Right now, there are two names at tight end that have emerged above the rest.
The first is Mike Gesicki (Penn State). At 6-6, 252-pounds, Gesicki has ideal size for the tight end position and has grown as a receiver throughout his career at Penn State. He has emerged a playmaker this season and is second on the team with 668 receiving yards. As he showed in the Big 10 Championship versus Wisconsin, he is adept at using his size to go up for contested balls, especially in the end zone. With another good year, there is no doubt that Gesicki’s name will be known in every draft circle.
The other is Dallas Goedert (South Dakota State). Don’t let the small school fool you, Goedert is a playmaker. He eclipsed 1,000 yards as a junior, including 150-yards versus FCS powerhouse North Dakota State. Expect Goedert to show out at the Senior Bowl next year as he watches his draft stock rise.
Similar to the tight end position, there are two names along the offensive line who have blossomed into elite linemen.
Connor Williams (Texas) is not a nationally-known name, but he might be the best offensive lineman in college football right now. The 6-5, 283-pounder took over as a true freshman at left tackle for the Longhorns and has been a stable option despite the chaos around him.
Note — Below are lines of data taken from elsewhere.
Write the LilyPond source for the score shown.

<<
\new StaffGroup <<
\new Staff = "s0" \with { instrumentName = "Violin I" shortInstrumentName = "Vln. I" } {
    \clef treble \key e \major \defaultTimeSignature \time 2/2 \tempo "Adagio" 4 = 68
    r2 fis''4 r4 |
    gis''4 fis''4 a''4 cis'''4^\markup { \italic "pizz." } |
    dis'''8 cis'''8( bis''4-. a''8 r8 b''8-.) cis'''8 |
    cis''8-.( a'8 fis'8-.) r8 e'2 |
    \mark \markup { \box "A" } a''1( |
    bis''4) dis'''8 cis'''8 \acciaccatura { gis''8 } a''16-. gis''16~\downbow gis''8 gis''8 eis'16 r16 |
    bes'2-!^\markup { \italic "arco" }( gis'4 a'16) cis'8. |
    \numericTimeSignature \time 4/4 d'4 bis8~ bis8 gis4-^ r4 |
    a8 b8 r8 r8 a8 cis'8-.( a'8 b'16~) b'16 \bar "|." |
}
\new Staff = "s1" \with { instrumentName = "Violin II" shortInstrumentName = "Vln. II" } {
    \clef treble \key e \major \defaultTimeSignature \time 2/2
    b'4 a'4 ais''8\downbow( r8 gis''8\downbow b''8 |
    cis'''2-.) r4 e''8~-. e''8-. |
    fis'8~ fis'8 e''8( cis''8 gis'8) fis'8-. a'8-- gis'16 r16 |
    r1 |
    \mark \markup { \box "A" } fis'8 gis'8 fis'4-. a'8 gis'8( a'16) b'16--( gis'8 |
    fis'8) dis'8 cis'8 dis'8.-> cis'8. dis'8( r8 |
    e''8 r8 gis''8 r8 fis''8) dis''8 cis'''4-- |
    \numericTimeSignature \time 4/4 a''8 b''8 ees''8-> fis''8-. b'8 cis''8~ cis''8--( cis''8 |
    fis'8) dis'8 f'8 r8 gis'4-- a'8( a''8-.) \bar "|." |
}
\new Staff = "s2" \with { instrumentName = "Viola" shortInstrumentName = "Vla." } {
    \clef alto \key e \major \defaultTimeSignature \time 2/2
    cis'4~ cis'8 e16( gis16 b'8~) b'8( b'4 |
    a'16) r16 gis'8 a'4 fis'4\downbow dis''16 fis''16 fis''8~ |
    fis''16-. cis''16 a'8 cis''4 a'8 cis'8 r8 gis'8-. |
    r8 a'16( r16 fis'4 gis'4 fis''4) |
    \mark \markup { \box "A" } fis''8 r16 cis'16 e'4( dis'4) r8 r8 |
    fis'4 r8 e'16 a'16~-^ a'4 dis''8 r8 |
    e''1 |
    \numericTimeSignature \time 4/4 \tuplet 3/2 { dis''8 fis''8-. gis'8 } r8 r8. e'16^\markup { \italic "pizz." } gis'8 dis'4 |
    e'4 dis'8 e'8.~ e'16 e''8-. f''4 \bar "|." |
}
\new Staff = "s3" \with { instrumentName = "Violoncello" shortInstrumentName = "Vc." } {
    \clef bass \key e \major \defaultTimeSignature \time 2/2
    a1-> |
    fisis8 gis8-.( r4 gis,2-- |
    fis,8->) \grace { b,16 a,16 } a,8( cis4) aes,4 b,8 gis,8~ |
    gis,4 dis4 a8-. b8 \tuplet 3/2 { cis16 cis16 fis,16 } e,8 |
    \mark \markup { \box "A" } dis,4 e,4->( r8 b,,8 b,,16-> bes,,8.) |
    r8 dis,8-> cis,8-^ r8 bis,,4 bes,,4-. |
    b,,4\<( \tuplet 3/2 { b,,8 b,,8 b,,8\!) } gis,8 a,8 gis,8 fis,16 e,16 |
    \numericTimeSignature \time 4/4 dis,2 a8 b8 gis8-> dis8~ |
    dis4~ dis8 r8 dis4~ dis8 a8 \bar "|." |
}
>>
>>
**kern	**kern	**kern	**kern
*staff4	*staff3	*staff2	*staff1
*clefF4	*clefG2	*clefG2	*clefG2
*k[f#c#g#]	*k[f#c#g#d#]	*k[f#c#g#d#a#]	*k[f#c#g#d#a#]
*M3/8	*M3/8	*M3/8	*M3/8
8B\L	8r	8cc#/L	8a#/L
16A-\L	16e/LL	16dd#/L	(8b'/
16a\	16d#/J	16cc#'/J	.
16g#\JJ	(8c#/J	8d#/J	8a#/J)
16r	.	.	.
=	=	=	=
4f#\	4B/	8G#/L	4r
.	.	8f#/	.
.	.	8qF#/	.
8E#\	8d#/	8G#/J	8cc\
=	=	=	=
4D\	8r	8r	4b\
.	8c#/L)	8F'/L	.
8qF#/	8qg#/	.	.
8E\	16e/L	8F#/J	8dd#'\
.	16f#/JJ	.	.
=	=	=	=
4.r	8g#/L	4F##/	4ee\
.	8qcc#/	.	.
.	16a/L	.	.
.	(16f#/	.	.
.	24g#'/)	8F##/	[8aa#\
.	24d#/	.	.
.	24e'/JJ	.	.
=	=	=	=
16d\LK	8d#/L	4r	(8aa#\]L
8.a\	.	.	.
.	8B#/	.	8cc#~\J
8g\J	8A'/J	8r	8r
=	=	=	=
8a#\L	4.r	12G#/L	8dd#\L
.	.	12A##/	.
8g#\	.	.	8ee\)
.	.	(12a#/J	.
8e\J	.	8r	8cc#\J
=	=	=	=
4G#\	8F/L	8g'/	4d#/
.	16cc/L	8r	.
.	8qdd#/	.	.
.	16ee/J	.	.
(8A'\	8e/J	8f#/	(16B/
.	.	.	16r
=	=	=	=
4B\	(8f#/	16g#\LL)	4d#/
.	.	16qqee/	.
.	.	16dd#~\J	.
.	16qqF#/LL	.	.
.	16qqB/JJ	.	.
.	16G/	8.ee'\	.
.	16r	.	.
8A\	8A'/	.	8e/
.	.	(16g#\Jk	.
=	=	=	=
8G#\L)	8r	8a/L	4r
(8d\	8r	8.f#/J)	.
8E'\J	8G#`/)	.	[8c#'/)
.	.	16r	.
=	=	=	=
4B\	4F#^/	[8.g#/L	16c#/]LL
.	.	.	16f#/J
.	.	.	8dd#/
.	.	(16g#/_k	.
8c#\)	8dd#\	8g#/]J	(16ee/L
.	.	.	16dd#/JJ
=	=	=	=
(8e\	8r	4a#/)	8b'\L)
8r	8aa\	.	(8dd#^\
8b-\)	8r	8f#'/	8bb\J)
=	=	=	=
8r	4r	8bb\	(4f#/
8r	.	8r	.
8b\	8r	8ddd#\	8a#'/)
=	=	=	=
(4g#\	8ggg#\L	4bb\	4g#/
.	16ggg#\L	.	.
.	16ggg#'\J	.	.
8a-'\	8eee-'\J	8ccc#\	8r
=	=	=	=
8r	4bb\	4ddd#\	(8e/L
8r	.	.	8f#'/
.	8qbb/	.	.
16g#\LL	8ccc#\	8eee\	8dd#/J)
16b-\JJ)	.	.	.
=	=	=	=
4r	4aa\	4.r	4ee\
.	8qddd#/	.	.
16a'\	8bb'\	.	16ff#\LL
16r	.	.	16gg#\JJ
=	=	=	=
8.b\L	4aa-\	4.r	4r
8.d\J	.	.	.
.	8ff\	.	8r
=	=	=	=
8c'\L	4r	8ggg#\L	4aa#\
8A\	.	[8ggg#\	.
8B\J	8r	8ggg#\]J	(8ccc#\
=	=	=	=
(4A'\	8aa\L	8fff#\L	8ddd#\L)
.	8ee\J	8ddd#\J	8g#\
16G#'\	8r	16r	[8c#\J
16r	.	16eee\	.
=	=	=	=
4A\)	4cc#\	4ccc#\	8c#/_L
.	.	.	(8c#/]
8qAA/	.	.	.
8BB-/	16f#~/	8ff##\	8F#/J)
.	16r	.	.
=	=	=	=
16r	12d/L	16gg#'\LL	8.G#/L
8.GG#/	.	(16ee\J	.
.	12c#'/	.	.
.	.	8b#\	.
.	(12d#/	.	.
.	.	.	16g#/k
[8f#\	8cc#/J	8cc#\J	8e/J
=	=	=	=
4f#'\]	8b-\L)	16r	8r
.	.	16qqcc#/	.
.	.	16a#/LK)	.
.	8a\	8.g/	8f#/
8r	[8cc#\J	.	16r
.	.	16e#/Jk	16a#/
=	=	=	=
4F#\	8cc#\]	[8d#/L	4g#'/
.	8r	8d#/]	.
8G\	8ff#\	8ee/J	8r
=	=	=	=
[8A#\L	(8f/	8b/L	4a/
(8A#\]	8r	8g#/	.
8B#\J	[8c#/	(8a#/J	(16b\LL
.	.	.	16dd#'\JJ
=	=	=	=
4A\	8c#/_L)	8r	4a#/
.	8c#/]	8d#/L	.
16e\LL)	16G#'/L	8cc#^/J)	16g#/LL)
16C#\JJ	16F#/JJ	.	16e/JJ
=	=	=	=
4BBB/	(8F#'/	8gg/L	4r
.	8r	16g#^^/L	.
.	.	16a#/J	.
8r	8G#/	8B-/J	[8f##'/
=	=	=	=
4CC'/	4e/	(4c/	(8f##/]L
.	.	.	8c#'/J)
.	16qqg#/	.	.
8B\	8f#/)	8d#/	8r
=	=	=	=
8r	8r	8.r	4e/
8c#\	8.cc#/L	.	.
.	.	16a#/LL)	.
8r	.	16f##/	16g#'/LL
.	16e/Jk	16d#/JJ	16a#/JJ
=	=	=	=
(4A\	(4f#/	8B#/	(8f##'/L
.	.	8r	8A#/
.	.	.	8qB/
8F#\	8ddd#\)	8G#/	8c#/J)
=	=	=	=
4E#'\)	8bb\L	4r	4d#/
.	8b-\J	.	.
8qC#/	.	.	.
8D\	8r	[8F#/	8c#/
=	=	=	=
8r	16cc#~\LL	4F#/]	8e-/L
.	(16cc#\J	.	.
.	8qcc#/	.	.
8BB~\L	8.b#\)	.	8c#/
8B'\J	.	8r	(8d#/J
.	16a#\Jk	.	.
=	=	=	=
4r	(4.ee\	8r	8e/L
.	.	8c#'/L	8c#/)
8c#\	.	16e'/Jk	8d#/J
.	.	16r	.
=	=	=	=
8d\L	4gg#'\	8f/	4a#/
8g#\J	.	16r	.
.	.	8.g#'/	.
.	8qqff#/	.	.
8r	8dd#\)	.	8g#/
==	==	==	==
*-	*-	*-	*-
A selection on Pro Football Focus’ All-American team, they credit him as being “the best left tackle in the nation, and was one of the most consistent players in the country period.”
The second name is Mitch Hyatt (Clemson). Hyatt, a former 5-star recruit, started from day one as a true freshman at left tackle for Clemson and has developed into one of the most dominant left tackles in the nation. In 933 pass protection snaps, Hyatt has given up just one sack. That’s a franchise left tackle right there.